Até agora, a teoria predominante sugeria que Vesta, assim como planetas terrestres como o nosso, deveria ter camadas internas bem definidas: uma crosta rochosa, um manto e um núcleo de ferro denso. Entretanto, as novas descobertas mostraram que o interior de Vesta pode ser muito mais uniforme , com muito pouco ou nenhum núcleo de ferro.
Para entender como essa conclusão foi alcançada, é necessário entender o conceito de "momento de inércia". Imagine uma patinadora girando com os braços estendidos. Se você pegá-los até que grudem no seu corpo, sua velocidade de rotação aumenta. Isso ocorre porque seu momento de inércia diminui à medida que a massa (os braços) se aproxima de seu eixo de rotação. Da mesma forma, ao medindo a maneira como Vesta "oscila" enquanto gira, os cientistas podem determinar seu momento de inércia, uma propriedade muito sensível à distribuição de massa dentro dela.
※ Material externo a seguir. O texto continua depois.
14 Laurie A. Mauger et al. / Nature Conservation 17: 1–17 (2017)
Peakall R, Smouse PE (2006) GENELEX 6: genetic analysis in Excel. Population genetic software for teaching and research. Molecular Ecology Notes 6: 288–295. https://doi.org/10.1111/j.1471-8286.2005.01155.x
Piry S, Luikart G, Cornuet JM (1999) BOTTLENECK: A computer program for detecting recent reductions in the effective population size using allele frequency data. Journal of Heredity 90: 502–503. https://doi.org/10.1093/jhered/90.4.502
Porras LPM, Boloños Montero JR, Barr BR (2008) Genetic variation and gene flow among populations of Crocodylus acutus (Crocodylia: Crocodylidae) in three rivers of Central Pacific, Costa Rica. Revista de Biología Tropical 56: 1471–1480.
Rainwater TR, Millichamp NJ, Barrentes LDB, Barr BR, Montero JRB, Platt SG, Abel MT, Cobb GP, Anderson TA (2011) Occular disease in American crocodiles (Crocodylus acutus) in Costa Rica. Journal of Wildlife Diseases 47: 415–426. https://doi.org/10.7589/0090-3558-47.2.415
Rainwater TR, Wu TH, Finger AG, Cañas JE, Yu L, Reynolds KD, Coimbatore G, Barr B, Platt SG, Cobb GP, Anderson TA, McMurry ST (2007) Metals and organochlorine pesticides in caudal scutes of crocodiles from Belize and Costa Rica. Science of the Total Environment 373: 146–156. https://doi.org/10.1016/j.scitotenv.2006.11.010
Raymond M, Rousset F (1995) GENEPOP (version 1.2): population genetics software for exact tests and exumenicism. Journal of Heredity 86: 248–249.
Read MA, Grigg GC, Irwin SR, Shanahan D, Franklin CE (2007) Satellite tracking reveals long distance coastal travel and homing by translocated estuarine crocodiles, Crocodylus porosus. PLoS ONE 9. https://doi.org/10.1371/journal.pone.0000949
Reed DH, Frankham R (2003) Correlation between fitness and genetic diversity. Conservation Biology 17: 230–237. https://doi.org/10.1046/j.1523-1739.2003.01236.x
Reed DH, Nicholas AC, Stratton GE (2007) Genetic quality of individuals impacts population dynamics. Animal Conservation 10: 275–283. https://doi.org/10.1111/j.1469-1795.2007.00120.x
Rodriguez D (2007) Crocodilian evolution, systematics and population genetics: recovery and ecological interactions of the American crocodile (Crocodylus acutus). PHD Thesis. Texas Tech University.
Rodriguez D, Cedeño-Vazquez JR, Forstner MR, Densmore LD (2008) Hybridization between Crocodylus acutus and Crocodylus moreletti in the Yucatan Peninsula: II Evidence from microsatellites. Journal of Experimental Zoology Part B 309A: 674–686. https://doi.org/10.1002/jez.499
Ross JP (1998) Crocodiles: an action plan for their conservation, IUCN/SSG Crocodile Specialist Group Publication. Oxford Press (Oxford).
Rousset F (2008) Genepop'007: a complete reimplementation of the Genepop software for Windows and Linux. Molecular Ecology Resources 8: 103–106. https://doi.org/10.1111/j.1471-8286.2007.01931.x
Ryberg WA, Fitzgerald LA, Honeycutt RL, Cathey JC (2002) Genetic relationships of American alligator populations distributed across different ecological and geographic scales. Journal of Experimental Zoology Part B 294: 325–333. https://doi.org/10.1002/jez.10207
Um baixo momento de inércia indicaria uma concentração de massa em direção ao centro, enquanto um alto momento de inércia sugeriria uma distribuição mais uniforme.
Medições feitas pela equipe de Park revelaram que Vesta se encaixa na segunda possibilidade, apontando para uma distribuição de massa mais homogênea e um núcleo denso muito pequeno, ou mesmo ausente. A descoberta desafia teorias anteriores sobre a formação de Vesta .
A gravidade geralmente faz com que elementos mais pesados afundem em direção ao centro de um corpo planetário ao longo do tempo, como aconteceu, por exemplo, com o núcleo de ferro líquido da Terra. A estrutura mais homogênea de Vesta pode indicar que ela nunca formou camadas distintas ou que foi formada a partir de fragmentos de outro corpo planetário após um impacto massivo.
É importante notar que essa abordagem de usar dados de gravidade para inferir a estrutura interna de corpos celestes não é exclusiva da Lua e de Vesta. Em 2016, o próprio Ryan Park aplicou a mesma técnica aos dados da missão Dawn para estudar Ceres, o planeta anão também localizado no cinturão de asteroides. Os resultados desse estudo sugeriram um interior parcialmente diferenciado para Ceres.
Mais recentemente, Park e sua equipe estenderam essa metodologia para Io, a lua vulcânica de Júpiter. Usando dados coletados pelas sondas espaciais Juno e Galileo da NASA durante seus sobrevoos em Júpiter e combinando-os com observações terrestres, os cientistas mediram mudanças sutis na gravidade de Io enquanto ela orbita Júpiter, um planeta enorme que exerce uma poderosa atração de maré. Suas descobertas revelaram que é improvável que Io tenha um oceano de magma global, uma hipótese que já havia sido considerada.
"Nossa técnica", diz Park, "não se limita a Io, Ceres, Vesta ou à Lua. Há muitas oportunidades no futuro para aplicá-la ao estudo do interior de corpos planetários intrigantes em todo o Sistema Solar.